Data for analysis: Begin

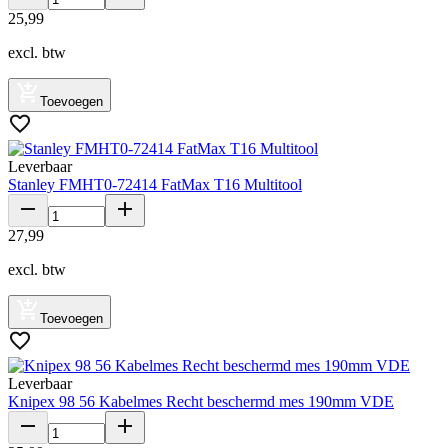
25
,
99
excl. btw
Toevoegen
Leverbaar
Stanley FMHT0-72414 FatMax T16 Multitool
27
,
99
excl. btw
Toevoegen
Leverbaar
Knipex 98 56 Kabelmes Recht beschermd mes 190mm VDE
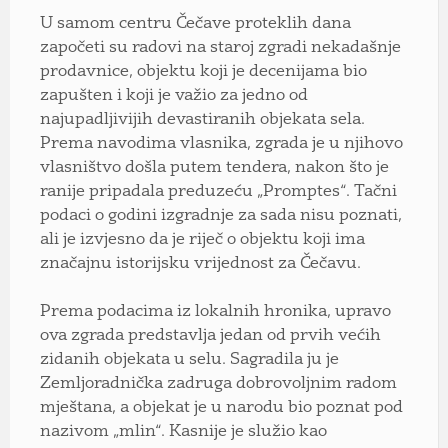
U samom centru Čečave proteklih dana
započeti su radovi na staroj zgradi nekadašnje
prodavnice, objektu koji je decenijama bio
zapušten i koji je važio za jedno od
najupadljivijih devastiranih objekata sela.
Prema navodima vlasnika, zgrada je u njihovo
vlasništvo došla putem tendera, nakon što je
ranije pripadala preduzeću „Promptes“. Tačni
podaci o godini izgradnje za sada nisu poznati,
ali je izvjesno da je riječ o objektu koji ima
značajnu istorijsku vrijednost za Čečavu.
Prema podacima iz lokalnih hronika, upravo
ova zgrada predstavlja jedan od prvih većih
zidanih objekata u selu. Sagradila ju je
Zemljoradnička zadruga dobrovoljnim radom
mještana, a objekat je u narodu bio poznat pod
nazivom „mlin“. Kasnije je služio kao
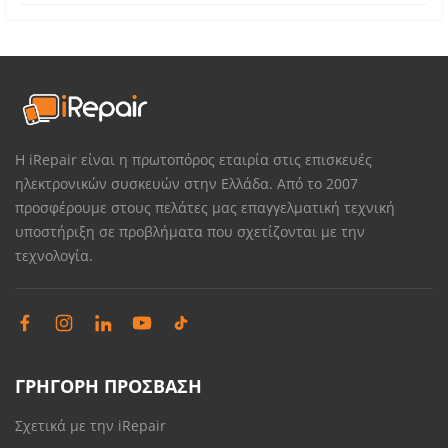
Η iRepair είναι η πρωτοπόρος εταιρία στις επισκευές
ηλεκτρονικών συσκευών στην Ελλάδα. Από το 2007
προσφέρουμε στους πελάτες μας επαγγελματική τεχνική
υποστήριξη σε προβλήματα που σχετίζονται με την
τεχνολογία.
ΓΡΗΓΟΡΗ ΠΡΟΣΒΑΣΗ
Σχετικά με την iRepair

Data for analysis: End

■ Work order
Report each line of the rows above that contains the string "objektu", copying every such line in full. Matching is case-sensitive.

■ Solution for this task
prodavnice, objektu koji je decenijama bio
ali je izvjesno da je riječ o objektu koji ima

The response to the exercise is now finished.